=== Work to complete ===
Repeat word for word the rows below, from the very first line through the line that contains "developing these cance", including that line.

Collection entries
===
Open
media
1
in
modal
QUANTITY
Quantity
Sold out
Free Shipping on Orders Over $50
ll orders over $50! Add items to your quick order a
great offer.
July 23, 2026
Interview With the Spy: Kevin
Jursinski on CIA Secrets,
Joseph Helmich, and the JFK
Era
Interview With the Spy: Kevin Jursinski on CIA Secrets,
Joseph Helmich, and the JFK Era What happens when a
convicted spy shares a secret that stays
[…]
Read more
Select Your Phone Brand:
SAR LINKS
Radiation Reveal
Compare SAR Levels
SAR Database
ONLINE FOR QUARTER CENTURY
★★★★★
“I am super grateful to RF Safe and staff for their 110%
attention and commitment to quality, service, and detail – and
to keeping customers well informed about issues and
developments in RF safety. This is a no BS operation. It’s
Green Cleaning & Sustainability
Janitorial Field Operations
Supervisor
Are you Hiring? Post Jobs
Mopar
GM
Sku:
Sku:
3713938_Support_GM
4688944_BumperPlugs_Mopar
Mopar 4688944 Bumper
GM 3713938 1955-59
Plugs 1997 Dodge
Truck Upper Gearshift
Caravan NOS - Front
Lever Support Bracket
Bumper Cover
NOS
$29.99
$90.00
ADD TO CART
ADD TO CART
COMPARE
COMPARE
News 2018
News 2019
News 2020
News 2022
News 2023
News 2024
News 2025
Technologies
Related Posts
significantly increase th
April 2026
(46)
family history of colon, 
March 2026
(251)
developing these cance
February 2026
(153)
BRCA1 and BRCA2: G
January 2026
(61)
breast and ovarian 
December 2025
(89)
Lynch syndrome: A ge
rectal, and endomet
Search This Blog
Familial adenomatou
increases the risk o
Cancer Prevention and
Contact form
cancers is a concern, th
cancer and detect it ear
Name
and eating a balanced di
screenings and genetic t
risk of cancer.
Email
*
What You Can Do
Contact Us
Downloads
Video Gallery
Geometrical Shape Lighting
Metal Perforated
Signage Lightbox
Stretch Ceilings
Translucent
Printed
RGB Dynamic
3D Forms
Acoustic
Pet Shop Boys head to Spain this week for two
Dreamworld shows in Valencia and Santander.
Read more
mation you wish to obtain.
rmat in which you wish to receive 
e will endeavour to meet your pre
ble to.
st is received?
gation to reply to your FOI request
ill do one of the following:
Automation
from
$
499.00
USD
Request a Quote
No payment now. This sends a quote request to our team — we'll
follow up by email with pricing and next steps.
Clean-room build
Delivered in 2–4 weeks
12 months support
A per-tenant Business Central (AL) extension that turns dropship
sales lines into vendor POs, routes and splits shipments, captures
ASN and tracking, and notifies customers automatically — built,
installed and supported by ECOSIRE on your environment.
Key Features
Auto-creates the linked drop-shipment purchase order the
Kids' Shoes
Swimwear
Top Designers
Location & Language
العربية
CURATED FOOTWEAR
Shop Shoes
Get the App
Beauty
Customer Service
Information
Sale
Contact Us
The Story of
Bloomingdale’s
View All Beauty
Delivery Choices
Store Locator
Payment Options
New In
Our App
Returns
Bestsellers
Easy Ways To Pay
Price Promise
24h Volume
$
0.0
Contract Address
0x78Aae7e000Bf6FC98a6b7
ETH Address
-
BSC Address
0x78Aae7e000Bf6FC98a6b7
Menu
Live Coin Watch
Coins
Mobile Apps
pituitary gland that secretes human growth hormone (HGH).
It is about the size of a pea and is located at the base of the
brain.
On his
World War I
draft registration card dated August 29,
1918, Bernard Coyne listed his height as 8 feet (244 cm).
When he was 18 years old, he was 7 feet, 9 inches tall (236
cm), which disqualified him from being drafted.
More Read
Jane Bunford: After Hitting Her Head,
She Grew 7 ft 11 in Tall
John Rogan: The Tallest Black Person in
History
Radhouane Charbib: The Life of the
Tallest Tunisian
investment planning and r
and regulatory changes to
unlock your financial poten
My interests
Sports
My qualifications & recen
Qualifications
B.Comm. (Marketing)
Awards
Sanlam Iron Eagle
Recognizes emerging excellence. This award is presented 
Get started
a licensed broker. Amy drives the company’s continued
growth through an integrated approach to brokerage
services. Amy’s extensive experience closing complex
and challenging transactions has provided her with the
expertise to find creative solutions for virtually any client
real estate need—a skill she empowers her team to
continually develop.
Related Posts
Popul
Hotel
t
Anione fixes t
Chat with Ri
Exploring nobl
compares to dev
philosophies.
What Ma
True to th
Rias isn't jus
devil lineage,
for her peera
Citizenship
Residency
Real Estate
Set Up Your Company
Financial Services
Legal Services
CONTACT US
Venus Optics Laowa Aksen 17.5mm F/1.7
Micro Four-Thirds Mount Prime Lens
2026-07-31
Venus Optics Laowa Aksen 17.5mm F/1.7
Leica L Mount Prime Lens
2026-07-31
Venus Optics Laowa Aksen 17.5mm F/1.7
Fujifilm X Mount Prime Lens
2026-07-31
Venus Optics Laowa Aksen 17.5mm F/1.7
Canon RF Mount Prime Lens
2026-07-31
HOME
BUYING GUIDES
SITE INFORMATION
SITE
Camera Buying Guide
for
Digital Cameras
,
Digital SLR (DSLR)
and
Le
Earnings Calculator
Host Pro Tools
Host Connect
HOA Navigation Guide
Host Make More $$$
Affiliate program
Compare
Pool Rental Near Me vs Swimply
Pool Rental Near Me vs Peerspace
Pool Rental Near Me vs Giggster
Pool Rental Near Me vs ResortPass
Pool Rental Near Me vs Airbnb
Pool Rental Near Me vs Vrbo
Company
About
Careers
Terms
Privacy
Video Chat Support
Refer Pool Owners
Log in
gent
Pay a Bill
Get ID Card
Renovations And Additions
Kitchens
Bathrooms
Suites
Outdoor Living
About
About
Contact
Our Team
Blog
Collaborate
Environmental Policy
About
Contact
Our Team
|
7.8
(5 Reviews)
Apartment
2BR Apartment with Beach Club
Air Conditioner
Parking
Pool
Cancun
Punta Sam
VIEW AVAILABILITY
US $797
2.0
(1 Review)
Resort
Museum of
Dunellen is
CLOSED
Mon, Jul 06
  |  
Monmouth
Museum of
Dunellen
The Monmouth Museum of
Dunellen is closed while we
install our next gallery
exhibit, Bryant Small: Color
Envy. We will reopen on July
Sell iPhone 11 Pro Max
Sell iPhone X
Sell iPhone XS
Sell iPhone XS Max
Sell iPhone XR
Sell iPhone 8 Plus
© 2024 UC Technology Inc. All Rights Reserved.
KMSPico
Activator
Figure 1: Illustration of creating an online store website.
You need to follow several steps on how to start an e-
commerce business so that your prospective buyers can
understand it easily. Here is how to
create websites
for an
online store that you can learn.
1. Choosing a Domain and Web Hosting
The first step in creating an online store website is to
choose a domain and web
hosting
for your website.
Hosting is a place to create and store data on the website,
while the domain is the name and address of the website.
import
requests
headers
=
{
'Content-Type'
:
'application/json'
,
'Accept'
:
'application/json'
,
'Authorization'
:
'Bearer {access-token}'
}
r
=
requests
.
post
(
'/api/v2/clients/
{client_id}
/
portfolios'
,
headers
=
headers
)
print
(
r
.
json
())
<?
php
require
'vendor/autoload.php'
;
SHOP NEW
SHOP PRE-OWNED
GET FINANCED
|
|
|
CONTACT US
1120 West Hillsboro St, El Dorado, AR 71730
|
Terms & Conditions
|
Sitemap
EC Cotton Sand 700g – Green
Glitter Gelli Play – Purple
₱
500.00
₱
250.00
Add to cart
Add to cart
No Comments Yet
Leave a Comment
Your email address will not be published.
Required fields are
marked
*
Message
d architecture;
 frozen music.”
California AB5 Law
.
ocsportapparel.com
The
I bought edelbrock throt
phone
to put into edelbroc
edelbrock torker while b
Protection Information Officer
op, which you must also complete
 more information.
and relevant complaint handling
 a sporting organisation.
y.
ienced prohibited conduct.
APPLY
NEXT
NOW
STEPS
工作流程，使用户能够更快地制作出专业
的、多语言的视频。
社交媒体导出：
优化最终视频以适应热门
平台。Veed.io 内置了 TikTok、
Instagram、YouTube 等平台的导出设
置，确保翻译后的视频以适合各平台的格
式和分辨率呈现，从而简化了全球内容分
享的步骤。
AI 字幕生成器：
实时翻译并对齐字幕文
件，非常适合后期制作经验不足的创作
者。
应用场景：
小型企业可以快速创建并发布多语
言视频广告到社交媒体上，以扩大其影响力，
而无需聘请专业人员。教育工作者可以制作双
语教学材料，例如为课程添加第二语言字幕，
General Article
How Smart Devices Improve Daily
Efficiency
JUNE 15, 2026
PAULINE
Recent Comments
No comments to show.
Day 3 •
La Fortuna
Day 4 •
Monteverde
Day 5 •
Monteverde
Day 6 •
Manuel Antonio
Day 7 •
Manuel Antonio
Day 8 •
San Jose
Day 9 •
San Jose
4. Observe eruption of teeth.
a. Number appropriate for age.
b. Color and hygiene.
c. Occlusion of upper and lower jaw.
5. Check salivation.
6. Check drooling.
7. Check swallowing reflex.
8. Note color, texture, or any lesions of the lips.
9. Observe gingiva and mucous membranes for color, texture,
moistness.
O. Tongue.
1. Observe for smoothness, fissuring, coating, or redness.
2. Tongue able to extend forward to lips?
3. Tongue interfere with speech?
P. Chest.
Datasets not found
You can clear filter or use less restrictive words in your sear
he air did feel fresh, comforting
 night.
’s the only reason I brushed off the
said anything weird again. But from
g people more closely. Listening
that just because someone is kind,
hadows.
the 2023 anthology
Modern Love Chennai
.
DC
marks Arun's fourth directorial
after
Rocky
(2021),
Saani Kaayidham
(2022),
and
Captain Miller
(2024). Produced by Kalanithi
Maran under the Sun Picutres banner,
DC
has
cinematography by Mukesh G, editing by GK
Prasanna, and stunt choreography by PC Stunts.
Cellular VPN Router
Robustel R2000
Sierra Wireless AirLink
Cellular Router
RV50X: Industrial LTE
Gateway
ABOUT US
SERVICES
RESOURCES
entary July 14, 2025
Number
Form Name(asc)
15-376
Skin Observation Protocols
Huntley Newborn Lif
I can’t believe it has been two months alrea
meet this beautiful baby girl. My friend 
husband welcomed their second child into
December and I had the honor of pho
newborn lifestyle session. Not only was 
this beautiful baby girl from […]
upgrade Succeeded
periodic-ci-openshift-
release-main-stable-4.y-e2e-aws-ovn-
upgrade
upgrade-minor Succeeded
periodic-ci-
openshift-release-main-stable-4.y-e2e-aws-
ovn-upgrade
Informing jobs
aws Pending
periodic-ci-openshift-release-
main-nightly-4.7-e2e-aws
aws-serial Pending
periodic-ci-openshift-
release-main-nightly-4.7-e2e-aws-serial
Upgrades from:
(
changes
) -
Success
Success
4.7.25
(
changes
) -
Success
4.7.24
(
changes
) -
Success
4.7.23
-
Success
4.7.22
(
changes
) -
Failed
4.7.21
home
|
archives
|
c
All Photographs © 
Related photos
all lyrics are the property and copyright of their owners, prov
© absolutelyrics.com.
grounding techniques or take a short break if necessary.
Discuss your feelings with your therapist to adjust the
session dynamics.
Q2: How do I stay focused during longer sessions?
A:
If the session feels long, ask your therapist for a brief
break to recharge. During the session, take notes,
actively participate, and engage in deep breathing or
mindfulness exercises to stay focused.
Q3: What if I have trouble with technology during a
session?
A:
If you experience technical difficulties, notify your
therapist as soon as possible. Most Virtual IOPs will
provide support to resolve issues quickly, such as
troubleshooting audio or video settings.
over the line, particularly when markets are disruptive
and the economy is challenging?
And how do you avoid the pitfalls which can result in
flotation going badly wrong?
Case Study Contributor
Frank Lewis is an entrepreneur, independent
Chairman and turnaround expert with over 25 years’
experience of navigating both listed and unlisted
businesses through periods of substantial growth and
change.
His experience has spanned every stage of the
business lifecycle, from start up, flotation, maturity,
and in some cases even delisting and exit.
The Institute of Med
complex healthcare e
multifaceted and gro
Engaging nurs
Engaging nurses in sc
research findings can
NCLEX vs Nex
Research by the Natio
===
=== Result for this exercise ===
Open
media
1
in
modal
QUANTITY
Quantity
Sold out
Free Shipping on Orders Over $50
ll orders over $50! Add items to your quick order a
great offer.
July 23, 2026
Interview With the Spy: Kevin
Jursinski on CIA Secrets,
Joseph Helmich, and the JFK
Era
Interview With the Spy: Kevin Jursinski on CIA Secrets,
Joseph Helmich, and the JFK Era What happens when a
convicted spy shares a secret that stays
[…]
Read more
Select Your Phone Brand:
SAR LINKS
Radiation Reveal
Compare SAR Levels
SAR Database
ONLINE FOR QUARTER CENTURY
★★★★★
“I am super grateful to RF Safe and staff for their 110%
attention and commitment to quality, service, and detail – and
to keeping customers well informed about issues and
developments in RF safety. This is a no BS operation. It’s
Green Cleaning & Sustainability
Janitorial Field Operations
Supervisor
Are you Hiring? Post Jobs
Mopar
GM
Sku:
Sku:
3713938_Support_GM
4688944_BumperPlugs_Mopar
Mopar 4688944 Bumper
GM 3713938 1955-59
Plugs 1997 Dodge
Truck Upper Gearshift
Caravan NOS - Front
Lever Support Bracket
Bumper Cover
NOS
$29.99
$90.00
ADD TO CART
ADD TO CART
COMPARE
COMPARE
News 2018
News 2019
News 2020
News 2022
News 2023
News 2024
News 2025
Technologies
Related Posts
significantly increase th
April 2026
(46)
family history of colon, 
March 2026
(251)
developing these cance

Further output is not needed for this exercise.